**Work task A**
Decide whether each statement agrees with the passage on Social Security benefits: (i) a former spouse's benefits can be claimed after age 62 if the marriage lasted at least five years; (ii) when your income level decreases, benefits usually increase; (iii) a denial of benefits cannot be appealed. For each, answer yes or no and quote the deciding words of the passage.
**Work task B**
Please duplicate the part of the entries that opens with the line containing "No, wooden mirror" and runs through the end of the entries, with both ends included.

**Reading passage**
Social Security benefits ensure people have access to the financial resources they need to cover basic living expenses. Because life circumstances can change drastically over short periods of time, the Social Security Administration (SSA) has also established criteria for increasing benefits when necessary.

It is important to understand these criteria in case you are eligible for an increase in benefits. Here are a few situations to be aware of that could affect your financial outlook.

Caring for a minor child or disabled adult child

Caring for a child under the age of 18 could make you eligible for more benefits. Your benefits may also increase if you have a disabled adult child in your care, as you may require a higher income to provide sufficient care to that child.

Previous marriages

You can claim the benefits of a former spouse after the age of 62, provided your marriage lasted at least ten years. In this case, the SSA bases available benefits on your former spouse’s work history.

The death of a current or former spouse

The death of an eligible spouse can increase the survivor benefits you receive. Once again, your current or former spouse’s work history determines how much of an increase in benefits you receive.

Decline of income

The SSA will review your income to determine the proper level of benefits. If your income level decreases, benefits will usually increase to make up for the difference.

Death of an assistive adult child

Some people receive financial support from adult children. If this person is eligible for benefits based on their work history, you can receive them on their behalf to account for the lost support.

If you have experienced a change to your finances that is not described by the above topics, you should still reach out to the SSA. Also, keep in mind that you can appeal a denial of benefits if you believe the decision was wrong.

**Data to use**

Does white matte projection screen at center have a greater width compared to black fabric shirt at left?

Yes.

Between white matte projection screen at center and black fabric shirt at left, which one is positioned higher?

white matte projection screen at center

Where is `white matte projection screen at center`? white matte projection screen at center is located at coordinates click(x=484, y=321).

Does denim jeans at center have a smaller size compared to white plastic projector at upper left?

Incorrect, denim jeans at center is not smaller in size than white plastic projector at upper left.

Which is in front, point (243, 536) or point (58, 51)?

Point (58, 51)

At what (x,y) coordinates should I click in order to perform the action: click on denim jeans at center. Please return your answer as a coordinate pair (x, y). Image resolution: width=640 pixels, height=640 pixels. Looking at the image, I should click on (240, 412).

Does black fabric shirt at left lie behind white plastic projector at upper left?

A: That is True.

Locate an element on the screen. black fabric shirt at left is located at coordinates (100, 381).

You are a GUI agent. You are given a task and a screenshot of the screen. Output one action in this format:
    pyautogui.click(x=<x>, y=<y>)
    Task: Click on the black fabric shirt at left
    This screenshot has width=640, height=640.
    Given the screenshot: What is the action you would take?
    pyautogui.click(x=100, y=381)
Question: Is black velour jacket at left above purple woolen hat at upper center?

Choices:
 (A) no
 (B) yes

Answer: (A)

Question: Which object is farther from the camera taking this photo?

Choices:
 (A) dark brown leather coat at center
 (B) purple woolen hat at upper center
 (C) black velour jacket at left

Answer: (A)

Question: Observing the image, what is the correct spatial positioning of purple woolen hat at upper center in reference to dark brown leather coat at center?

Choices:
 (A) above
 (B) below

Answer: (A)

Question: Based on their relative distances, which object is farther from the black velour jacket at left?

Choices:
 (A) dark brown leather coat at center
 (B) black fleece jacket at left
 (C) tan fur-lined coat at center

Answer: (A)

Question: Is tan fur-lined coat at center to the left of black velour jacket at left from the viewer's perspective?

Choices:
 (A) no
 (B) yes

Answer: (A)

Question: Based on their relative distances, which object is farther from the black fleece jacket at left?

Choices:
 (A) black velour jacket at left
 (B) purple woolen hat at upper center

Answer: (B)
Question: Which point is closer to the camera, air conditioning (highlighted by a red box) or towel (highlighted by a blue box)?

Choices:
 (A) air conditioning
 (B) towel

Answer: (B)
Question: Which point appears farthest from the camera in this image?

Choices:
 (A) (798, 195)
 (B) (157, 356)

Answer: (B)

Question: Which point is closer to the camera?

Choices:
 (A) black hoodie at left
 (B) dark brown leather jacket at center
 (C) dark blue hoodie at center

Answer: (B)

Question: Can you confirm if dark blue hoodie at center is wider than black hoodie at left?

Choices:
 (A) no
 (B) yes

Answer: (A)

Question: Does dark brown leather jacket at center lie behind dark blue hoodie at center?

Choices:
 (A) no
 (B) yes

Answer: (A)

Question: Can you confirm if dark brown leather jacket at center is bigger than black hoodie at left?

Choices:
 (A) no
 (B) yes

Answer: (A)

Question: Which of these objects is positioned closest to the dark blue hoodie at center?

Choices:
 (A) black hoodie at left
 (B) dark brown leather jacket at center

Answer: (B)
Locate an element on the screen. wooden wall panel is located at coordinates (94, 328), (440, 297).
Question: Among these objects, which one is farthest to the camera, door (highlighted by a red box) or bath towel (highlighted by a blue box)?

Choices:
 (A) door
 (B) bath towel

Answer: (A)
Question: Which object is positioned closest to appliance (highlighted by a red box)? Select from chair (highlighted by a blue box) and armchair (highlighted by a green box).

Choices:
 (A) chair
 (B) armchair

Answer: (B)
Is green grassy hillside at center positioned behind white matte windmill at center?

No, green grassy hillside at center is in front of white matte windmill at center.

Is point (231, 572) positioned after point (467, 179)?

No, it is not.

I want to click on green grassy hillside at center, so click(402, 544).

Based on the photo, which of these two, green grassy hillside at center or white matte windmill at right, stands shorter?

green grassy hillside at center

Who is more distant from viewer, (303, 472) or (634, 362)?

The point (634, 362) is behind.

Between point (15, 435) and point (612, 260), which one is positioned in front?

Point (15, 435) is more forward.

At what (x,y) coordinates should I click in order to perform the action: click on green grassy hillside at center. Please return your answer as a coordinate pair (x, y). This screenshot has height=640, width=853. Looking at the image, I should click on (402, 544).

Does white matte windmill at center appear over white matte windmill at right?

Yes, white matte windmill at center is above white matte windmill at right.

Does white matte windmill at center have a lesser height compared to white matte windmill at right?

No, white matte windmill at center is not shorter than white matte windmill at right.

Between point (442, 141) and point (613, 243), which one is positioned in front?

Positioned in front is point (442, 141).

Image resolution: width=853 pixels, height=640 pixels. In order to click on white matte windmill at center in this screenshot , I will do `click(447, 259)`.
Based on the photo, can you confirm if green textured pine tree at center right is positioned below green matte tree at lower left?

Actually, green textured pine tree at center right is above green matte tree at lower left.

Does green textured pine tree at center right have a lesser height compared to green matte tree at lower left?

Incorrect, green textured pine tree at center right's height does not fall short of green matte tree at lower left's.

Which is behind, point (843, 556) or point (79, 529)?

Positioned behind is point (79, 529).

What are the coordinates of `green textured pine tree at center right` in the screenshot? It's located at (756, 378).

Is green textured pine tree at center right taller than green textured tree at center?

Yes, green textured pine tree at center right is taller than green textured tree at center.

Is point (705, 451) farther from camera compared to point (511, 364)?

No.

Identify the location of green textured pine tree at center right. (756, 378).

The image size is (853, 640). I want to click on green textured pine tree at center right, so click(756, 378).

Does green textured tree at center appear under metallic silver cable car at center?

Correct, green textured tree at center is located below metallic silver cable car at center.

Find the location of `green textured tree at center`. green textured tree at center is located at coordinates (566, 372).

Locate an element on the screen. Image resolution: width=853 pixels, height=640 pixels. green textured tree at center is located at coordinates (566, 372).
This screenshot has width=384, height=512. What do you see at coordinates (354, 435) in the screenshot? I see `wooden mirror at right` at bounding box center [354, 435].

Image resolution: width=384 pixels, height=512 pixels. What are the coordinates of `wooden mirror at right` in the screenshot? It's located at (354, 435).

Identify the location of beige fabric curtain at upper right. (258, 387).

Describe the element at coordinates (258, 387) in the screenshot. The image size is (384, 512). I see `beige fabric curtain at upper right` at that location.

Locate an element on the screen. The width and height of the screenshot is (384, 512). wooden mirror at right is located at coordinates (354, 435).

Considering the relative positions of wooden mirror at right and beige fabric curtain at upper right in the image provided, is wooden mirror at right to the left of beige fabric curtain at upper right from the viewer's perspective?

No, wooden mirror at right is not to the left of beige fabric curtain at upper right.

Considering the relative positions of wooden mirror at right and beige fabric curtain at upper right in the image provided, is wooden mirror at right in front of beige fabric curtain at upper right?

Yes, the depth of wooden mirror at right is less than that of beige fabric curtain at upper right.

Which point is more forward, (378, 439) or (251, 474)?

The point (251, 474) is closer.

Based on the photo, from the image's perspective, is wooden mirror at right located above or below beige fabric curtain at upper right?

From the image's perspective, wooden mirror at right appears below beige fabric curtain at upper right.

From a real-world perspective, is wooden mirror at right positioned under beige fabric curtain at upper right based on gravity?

**Final answer A**
(i) No: "provided your marriage lasted at least ten years"
(ii) Yes: "If your income level decreases, benefits will usually increase to make up for the difference."
(iii) No: "you can appeal a denial of benefits if you believe the decision was wrong"

**Final answer B**
No, wooden mirror at right is not to the left of beige fabric curtain at upper right.

Considering the relative positions of wooden mirror at right and beige fabric curtain at upper right in the image provided, is wooden mirror at right in front of beige fabric curtain at upper right?

Yes, the depth of wooden mirror at right is less than that of beige fabric curtain at upper right.

Which point is more forward, (378, 439) or (251, 474)?

The point (251, 474) is closer.

Based on the photo, from the image's perspective, is wooden mirror at right located above or below beige fabric curtain at upper right?

From the image's perspective, wooden mirror at right appears below beige fabric curtain at upper right.

From a real-world perspective, is wooden mirror at right positioned under beige fabric curtain at upper right based on gravity?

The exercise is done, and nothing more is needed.